Dataset records

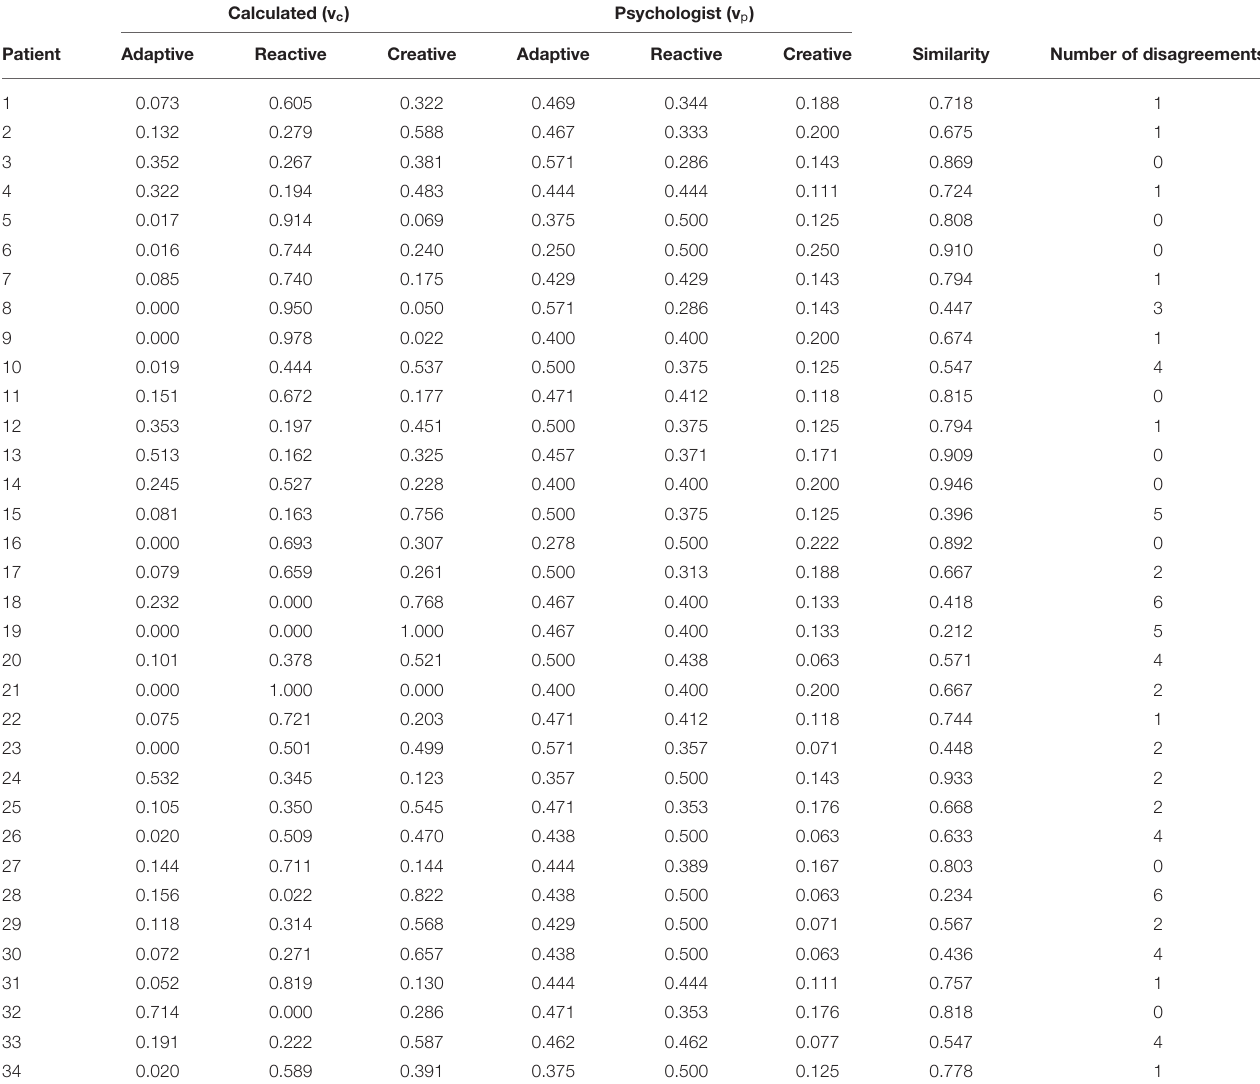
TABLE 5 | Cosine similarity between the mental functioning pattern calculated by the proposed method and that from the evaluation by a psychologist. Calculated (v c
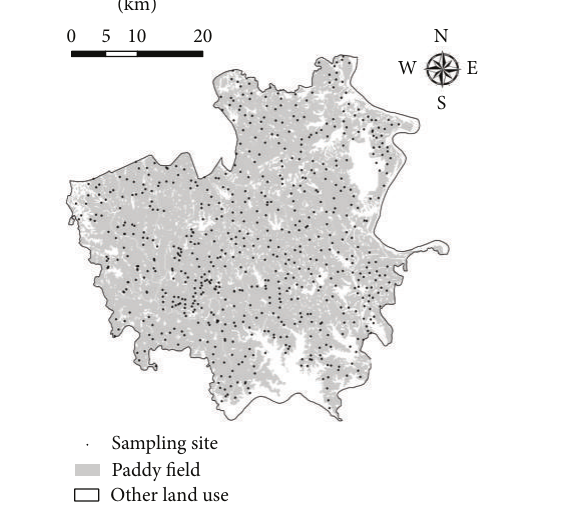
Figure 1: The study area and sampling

---

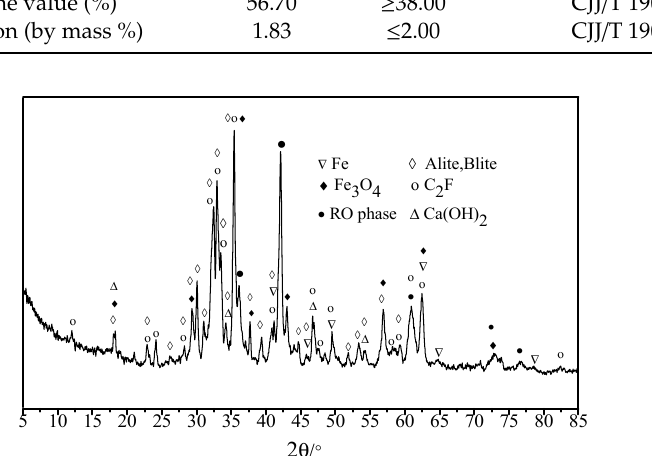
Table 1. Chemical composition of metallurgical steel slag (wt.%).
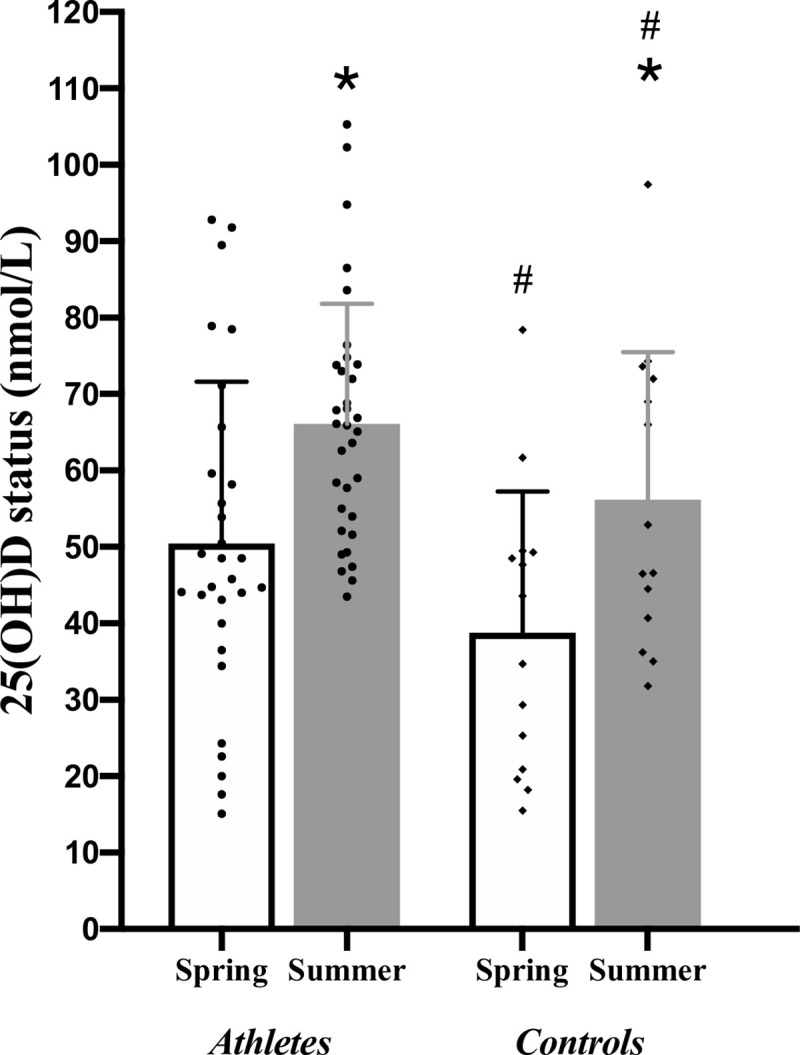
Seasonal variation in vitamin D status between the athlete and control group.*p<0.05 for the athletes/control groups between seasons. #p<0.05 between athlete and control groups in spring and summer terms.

--

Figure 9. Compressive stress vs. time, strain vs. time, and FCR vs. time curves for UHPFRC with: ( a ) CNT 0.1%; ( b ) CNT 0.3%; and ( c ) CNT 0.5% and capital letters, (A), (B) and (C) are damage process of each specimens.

Exercise goal
Above are the records. Copy word for word only their lines from the one holding "TABLE 5 | Cosine" through the one holding "Figure 1: The study area and sampling", both included, and skip the images.

Answer space
TABLE 5 | Cosine similarity between the mental functioning pattern calculated by the proposed method and that from the evaluation by a psychologist. Calculated (v c
Figure 1: The study area and sampling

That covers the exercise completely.